Cette population a été rapidement décimée par l’introduction de serpents bruns arboricoles envahissants. Ces prédateurs s’étaient glissés sur des conteneurs d’expédition acheminés sur l’île dans les années 1940. Le déclin des oiseaux a été d’une telle rapidité que l’espèce a été officiellement déclarée éteinte à l’état sauvage en 1988.
Le sauvetage et l’héritage d’un programme de conservation

Cinq ans avant cette déclaration d’extinction, des écologistes avaient lancé le « Guam Bird Rescue Project » pour tenter de sauver l’espèce. L’objectif était de récupérer les 29 oiseaux restants à l’époque afin de les placer sous la protection des humains. Depuis ce sauvetage, des institutions comme le zoo de San Antonio s’efforcent de maintenir et de développer la population de ces martins-chasseurs rares. Ce dernier né est le premier poussin de cette espèce à éclore au sein du zoo depuis cinq ans, et le 47ème depuis l’arrivée de la première paire d’oiseaux sur le site en 1985.

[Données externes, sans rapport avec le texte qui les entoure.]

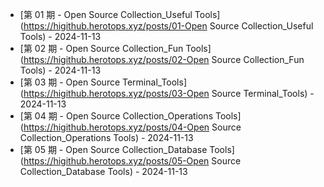 * [第 01 期 - Open Source Collection_Useful Tools](https://higithub.herotops.xyz/posts/01-Open Source Collection_Useful Tools) - 2024-11-13
* [第 02 期 - Open Source Collection_Fun Tools](https://higithub.herotops.xyz/posts/02-Open Source Collection_Fun Tools) - 2024-11-13
* [第 03 期 - Open Source Terminal_Tools](https://higithub.herotops.xyz/posts/03-Open Source Terminal_Tools) - 2024-11-13
* [第 04 期 - Open Source Collection_Operations Tools](https://higithub.herotops.xyz/posts/04-Open Source Collection_Operations Tools) - 2024-11-13
* [第 05 期 - Open Source Collection_Database Tools](https://higithub.herotops.xyz/posts/05-Open Source Collection_Database Tools) - 2024-11-13
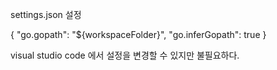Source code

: settings.json 설정

{
    "go.gopath": "${workspaceFolder}",
    "go.inferGopath": true
}

visual studio code 에서 설정을 변경할 수 있지만 불필요하다.

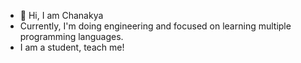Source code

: - 👋 Hi, I am Chanakya
- Currently, I'm doing engineering and focused on learning multiple programming languages.
- I am a student, teach me!

<!---
ChanakyaChanu-bit/ChanakyaChanu-bit is a ✨ special ✨ repository because its `README.md` (this file) appears on your GitHub profile.
You can click the Preview link to take a look at your changes.
--->
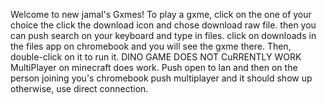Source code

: Welcome to new jamal's Gxmes! To play a gxme, click on the one of your choice the click the download icon and chose download raw file. 
then you can push search on your keyboard and type in files. click on downloads in the files app on chromebook and you will see 
the gxme there. Then, double-click on it to run it. DINO GAME DOES NOT CuRRENTLY WORK
MultiPlayer on minecraft does work. Push open to lan and then on the person joining you's chromebook push multiplayer and it should show up otherwise, use direct connection.
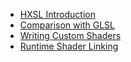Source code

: * [HXSL Introduction](https://github.com/ncannasse/heaps/wiki/HXSL-Introduction)
* [Comparison with GLSL](https://github.com/ncannasse/heaps/wiki/Comparison-with-GLSL)
* [Writing Custom Shaders](https://github.com/ncannasse/heaps/wiki/Writing-Custom-Shaders)
* [Runtime Shader Linking](https://github.com/ncannasse/heaps/wiki/Runtime-Shader-Linking)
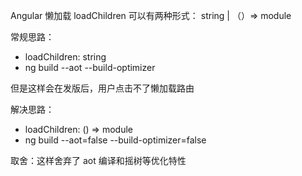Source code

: 
Angular 懒加载 loadChildren 可以有两种形式： string | （）=> module

常规思路：

* loadChildren: string
* ng build --aot --build-optimizer

但是这样会在发版后，用户点击不了懒加载路由

解决思路：

* loadChildren: () => module
* ng build --aot=false --build-optimizer=false

取舍：这样舍弃了 aot 编译和摇树等优化特性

Tim Morrow, président et directeur général du zoo de San Antonio, a partagé une déclaration transmise au média IFLScience : « Le zoo de San Antonio a fait partie de l’histoire de cette espèce pendant plus de 40 ans, et cette éclosion perpétue cet héritage. L’expertise et l’engagement de notre équipe aident à garantir que le martin-chasseur de Micronésie non seulement survive, mais qu’un jour il prospère à nouveau à l’état sauvage. »

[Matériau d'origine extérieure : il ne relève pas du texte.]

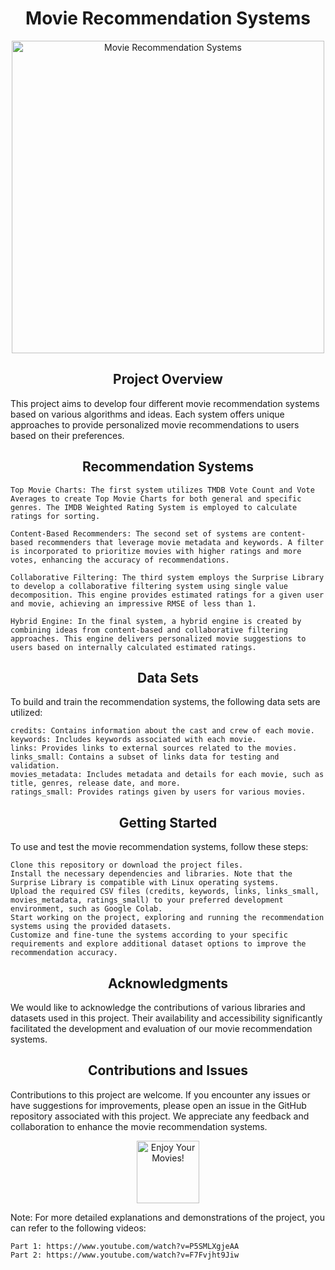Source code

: <h1 align="center">Movie Recommendation Systems</h1>
<p align="center"><img src="movie-recommendation-image.jpg" alt="Movie Recommendation Systems" width="500px"></p>
<h2 align="center">Project Overview</h2>

This project aims to develop four different movie recommendation systems based on various algorithms and ideas. Each system offers unique approaches to provide personalized movie recommendations to users based on their preferences.
<h2 align="center">Recommendation Systems</h2>

    Top Movie Charts: The first system utilizes TMDB Vote Count and Vote Averages to create Top Movie Charts for both general and specific genres. The IMDB Weighted Rating System is employed to calculate ratings for sorting.

    Content-Based Recommenders: The second set of systems are content-based recommenders that leverage movie metadata and keywords. A filter is incorporated to prioritize movies with higher ratings and more votes, enhancing the accuracy of recommendations.

    Collaborative Filtering: The third system employs the Surprise Library to develop a collaborative filtering system using single value decomposition. This engine provides estimated ratings for a given user and movie, achieving an impressive RMSE of less than 1.

    Hybrid Engine: In the final system, a hybrid engine is created by combining ideas from content-based and collaborative filtering approaches. This engine delivers personalized movie suggestions to users based on internally calculated estimated ratings.

<h2 align="center">Data Sets</h2>

To build and train the recommendation systems, the following data sets are utilized:

    credits: Contains information about the cast and crew of each movie.
    keywords: Includes keywords associated with each movie.
    links: Provides links to external sources related to the movies.
    links_small: Contains a subset of links data for testing and validation.
    movies_metadata: Includes metadata and details for each movie, such as title, genres, release date, and more.
    ratings_small: Provides ratings given by users for various movies.

<h2 align="center">Getting Started</h2>

To use and test the movie recommendation systems, follow these steps:

    Clone this repository or download the project files.
    Install the necessary dependencies and libraries. Note that the Surprise Library is compatible with Linux operating systems.
    Upload the required CSV files (credits, keywords, links, links_small, movies_metadata, ratings_small) to your preferred development environment, such as Google Colab.
    Start working on the project, exploring and running the recommendation systems using the provided datasets.
    Customize and fine-tune the systems according to your specific requirements and explore additional dataset options to improve the recommendation accuracy.

<h2 align="center">Acknowledgments</h2>

We would like to acknowledge the contributions of various libraries and datasets used in this project. Their availability and accessibility significantly facilitated the development and evaluation of our movie recommendation systems.
<h2 align="center">Contributions and Issues</h2>

Contributions to this project are welcome. If you encounter any issues or have suggestions for improvements, please open an issue in the GitHub repository associated with this project. We appreciate any feedback and collaboration to enhance the movie recommendation systems.
<p align="center">
  <img src="popcorn-icon.png" alt="Enjoy Your Movies!" width="100px">
</p>

Note: For more detailed explanations and demonstrations of the project, you can refer to the following videos:

    Part 1: https://www.youtube.com/watch?v=P5SMLXgjeAA
    Part 2: https://www.youtube.com/watch?v=F7Fvjht9Jiw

Une étape historique vers la réintroduction

Le retour de l’espèce dans la nature constitue l’objectif central des équipes de conservation. Ces spécialistes ont franchi une étape historique dans ce long processus au cours de l’année 2024.
Durant cette période, neuf martins-chasseurs de Micronésie ont été relâchés sur l’atoll de Palmyra. Il s’agit d’une île isolée, totalement dépourvue de prédateurs, qui bénéficie de surcroît du statut de réserve nationale de faune sauvage des États-Unis (US National Wildlife Refuge).
Un statut complexe mais de nouveaux espoirs

Malgré cette introduction en milieu naturel, l’oiseau conserve son statut d’espèce éteinte à l’état sauvage. L’Union internationale pour la conservation de la nature (UICN) définit une espèce selon ce statut si le lieu de réintroduction se situe bien en dehors de son aire de répartition antérieure. L’atoll de Palmyra se trouvant à près de 6 000 kilomètres (3 700 miles) à travers l’océan Pacifique par rapport à l’île de Guam, cette distance correspond précisément aux critères de l’organisation.
Ce projet de réhabilitation exige du temps. Si le but ultime demeure la restauration de ces martins-chasseurs dans leur habitat d’origine, les scientifiques doivent préalablement multiplier les observations des oiseaux sur l’atoll. Il est impératif de s’assurer de la viabilité de la population avant d’envisager un transfert direct vers Guam. Des résultats concrets ont toutefois été relevés : en avril dernier, les individus introduits ont pondu des œufs, les premiers enregistrés à l’état sauvage depuis près de 40 ans.